- **Work task**:
From the line below that contains "focal_35mm: 50" to the line that contains "f_number: 7", repeat every line exactly, both ends included, and nothing else.

Camera calibration parameters

== Segment start ==

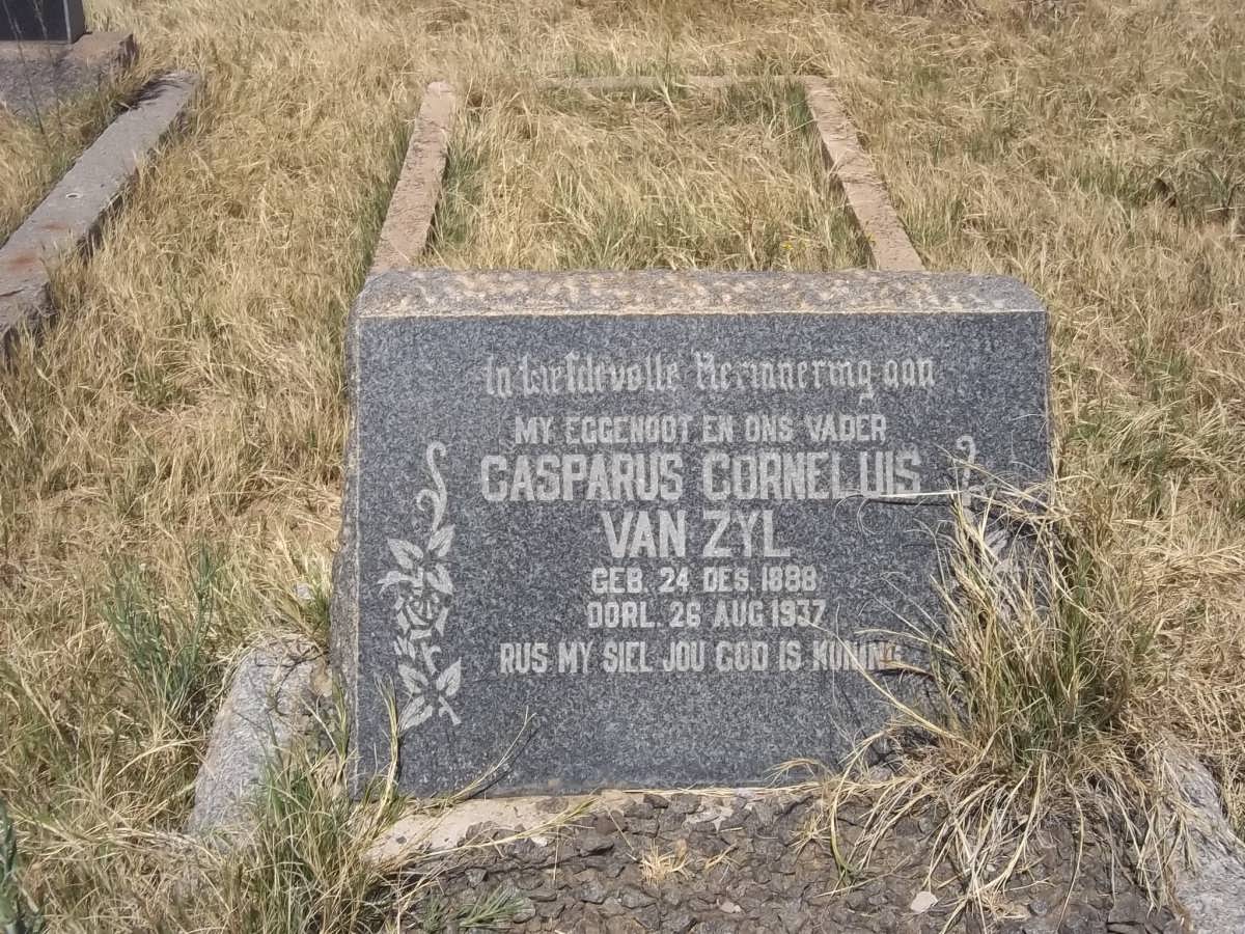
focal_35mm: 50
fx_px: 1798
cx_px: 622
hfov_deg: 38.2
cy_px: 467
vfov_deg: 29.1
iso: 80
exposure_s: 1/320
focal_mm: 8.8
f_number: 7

== Segment end ==
== Segment start ==

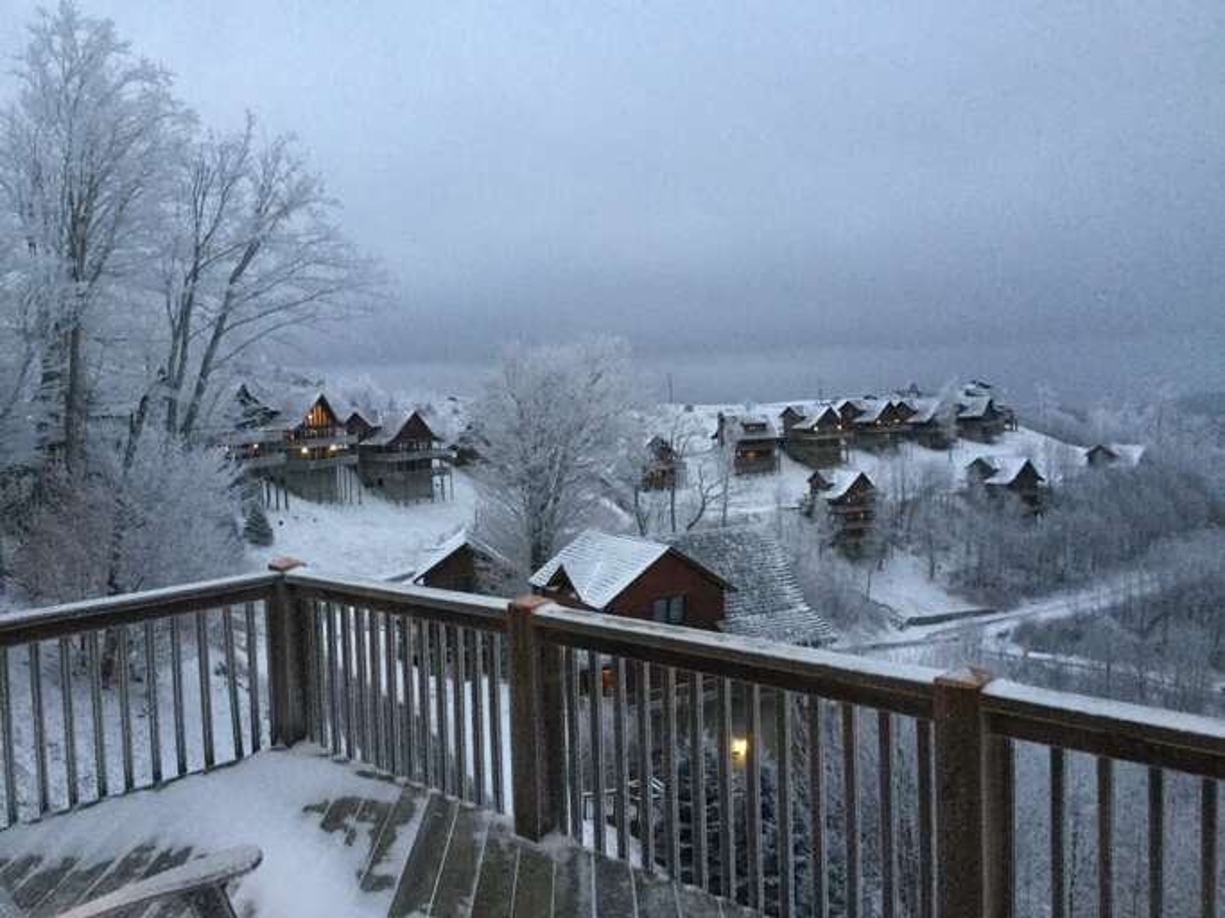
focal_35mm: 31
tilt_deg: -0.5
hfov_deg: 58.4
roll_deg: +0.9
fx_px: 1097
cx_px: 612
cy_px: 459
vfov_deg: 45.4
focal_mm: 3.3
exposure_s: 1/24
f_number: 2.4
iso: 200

== Segment end ==

- **Result of this exercise**:
focal_35mm: 50
fx_px: 1798
cx_px: 622
hfov_deg: 38.2
cy_px: 467
vfov_deg: 29.1
iso: 80
exposure_s: 1/320
focal_mm: 8.8
f_number: 7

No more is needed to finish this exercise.